> _EXERCISE PROMPT_
Each line below from the line with "Training Authority |" to the line with "Your Right to a Healthy Community" must be copied exactly, including those two, and no picture may appear in the copy.

Segment Open

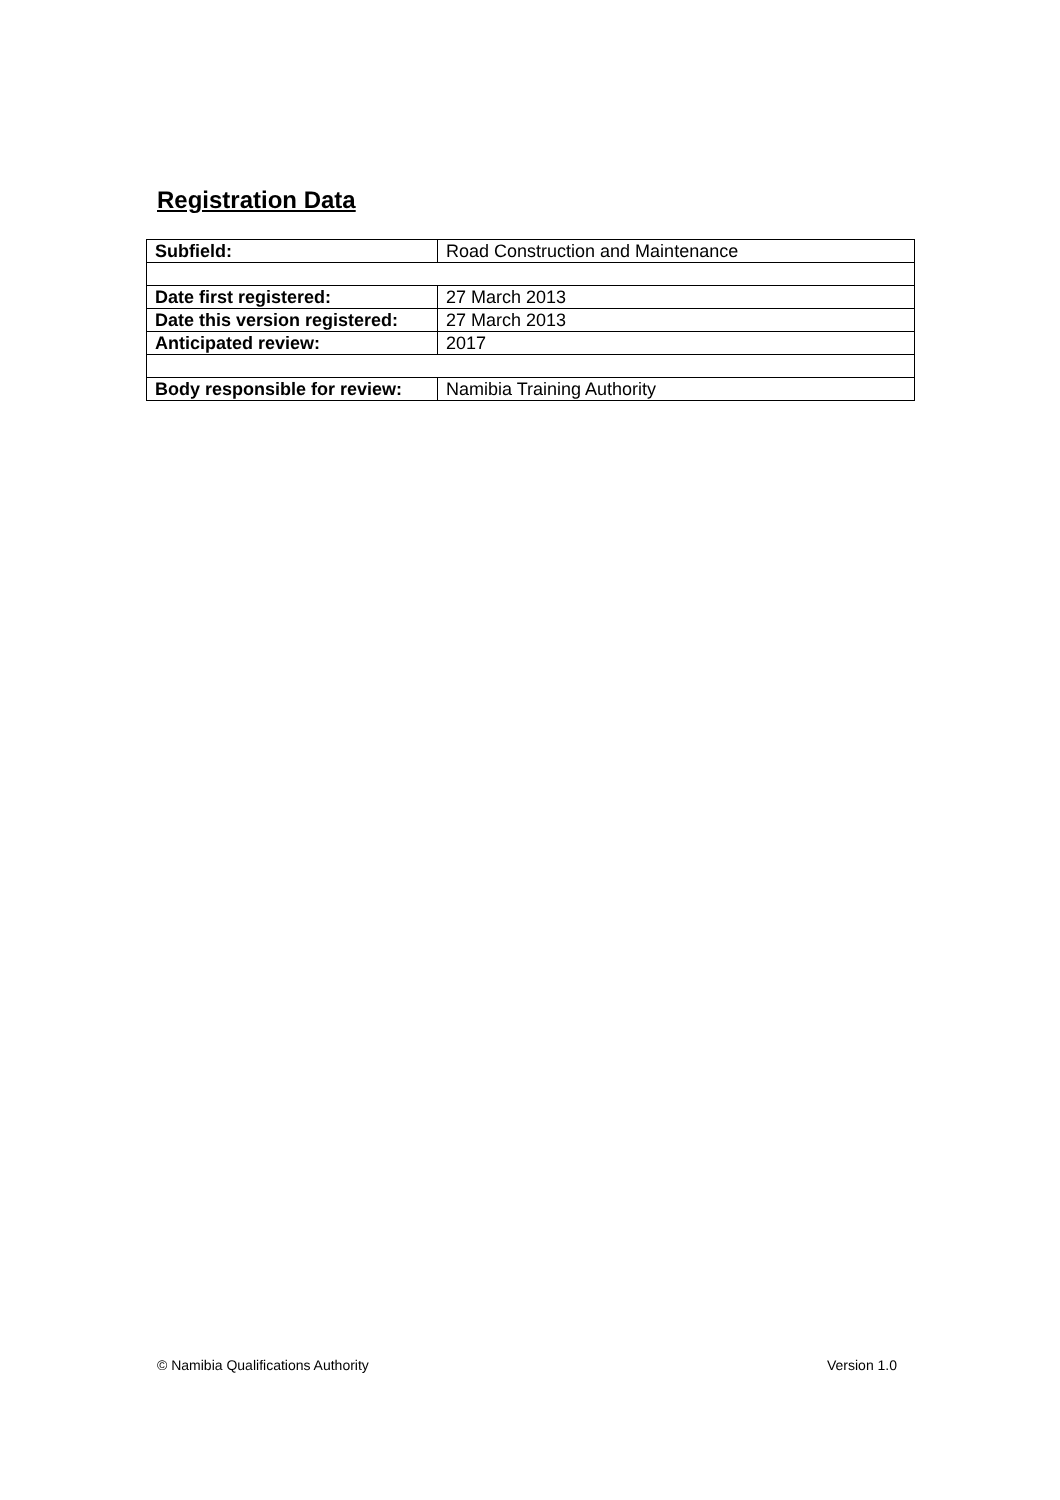Registration Data
| Subfield: | Road Construction and Maintenance |
| Date first registered: | 27 March 2013 |
| Date this version registered: | 27 March 2013 |
| Anticipated review: | 2017 |
| Body responsible for review: | Namibia Training Authority |
© Namibia Qualifications Authority
Version 1.0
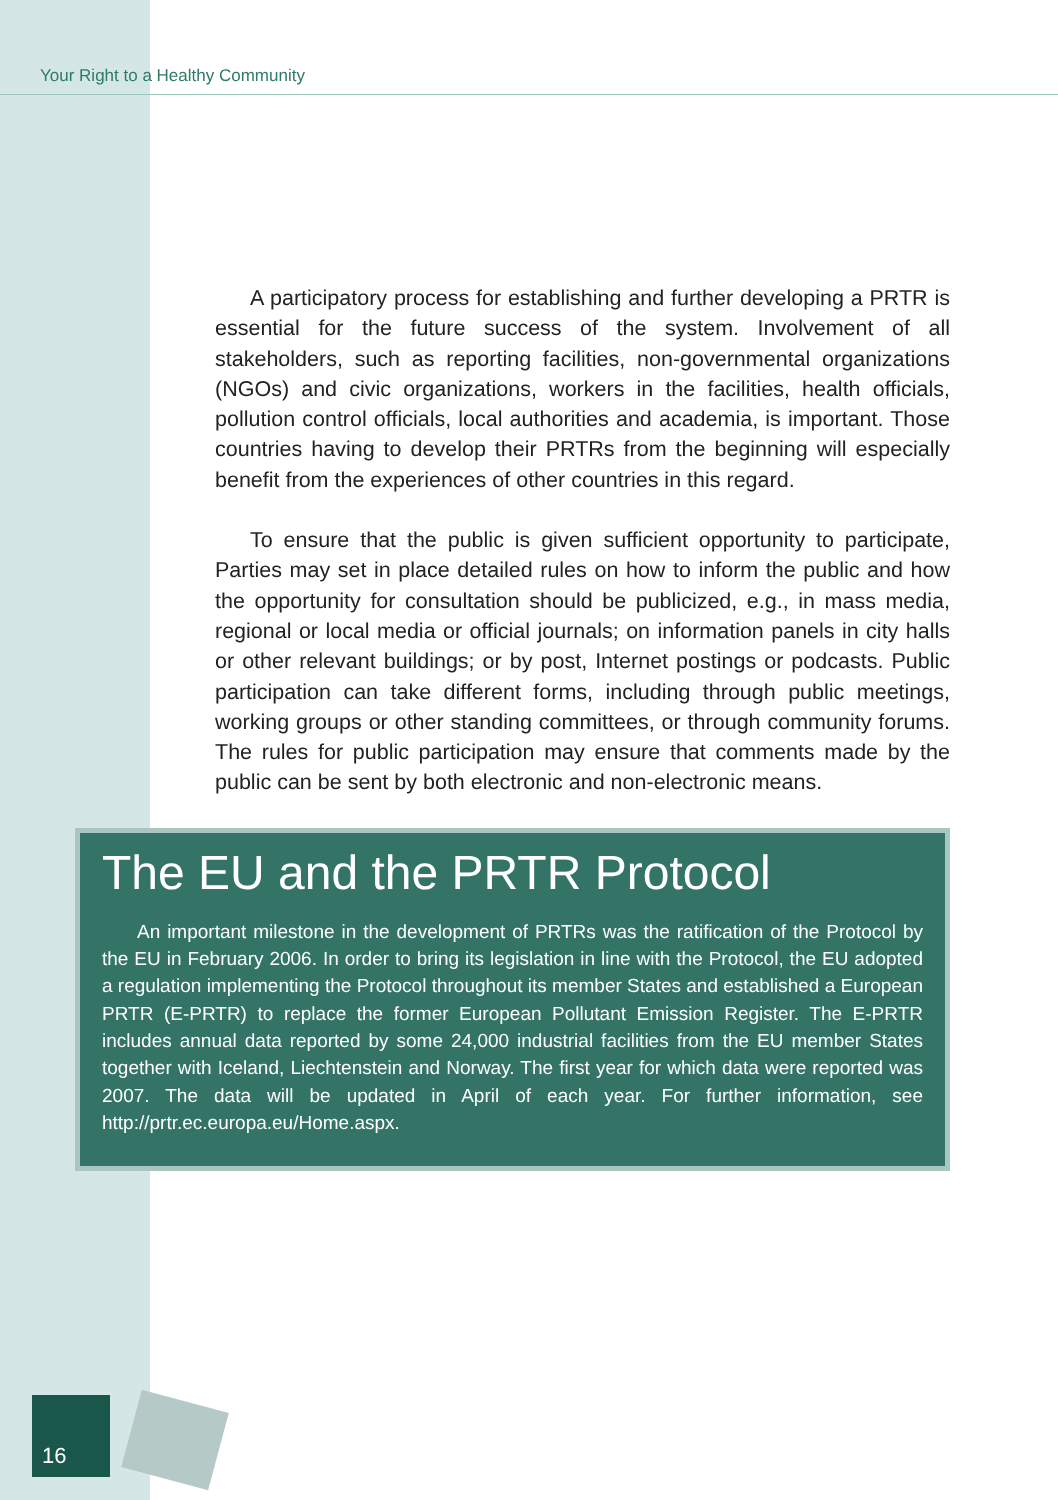Your Right to a Healthy Community
A participatory process for establishing and further developing a PRTR is essential for the future success of the system. Involvement of all stakeholders, such as reporting facilities, non-governmental organizations (NGOs) and civic organizations, workers in the facilities, health officials, pollution control officials, local authorities and academia, is important. Those countries having to develop their PRTRs from the beginning will especially benefit from the experiences of other countries in this regard.
To ensure that the public is given sufficient opportunity to participate, Parties may set in place detailed rules on how to inform the public and how the opportunity for consultation should be publicized, e.g., in mass media, regional or local media or official journals; on information panels in city halls or other relevant buildings; or by post, Internet postings or podcasts. Public participation can take different forms, including through public meetings, working groups or other standing committees, or through community forums. The rules for public participation may ensure that comments made by the public can be sent by both electronic and non-electronic means.
The EU and the PRTR Protocol
An important milestone in the development of PRTRs was the ratification of the Protocol by the EU in February 2006. In order to bring its legislation in line with the Protocol, the EU adopted a regulation implementing the Protocol throughout its member States and established a European PRTR (E-PRTR) to replace the former European Pollutant Emission Register. The E-PRTR includes annual data reported by some 24,000 industrial facilities from the EU member States together with Iceland, Liechtenstein and Norway. The first year for which data were reported was 2007. The data will be updated in April of each year. For further information, see http://prtr.ec.europa.eu/Home.aspx.
16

Segment Closed

> _EXERCISE RESULT_
| Body responsible for review: | Namibia Training Authority |
© Namibia Qualifications Authority
Version 1.0
Your Right to a Healthy Community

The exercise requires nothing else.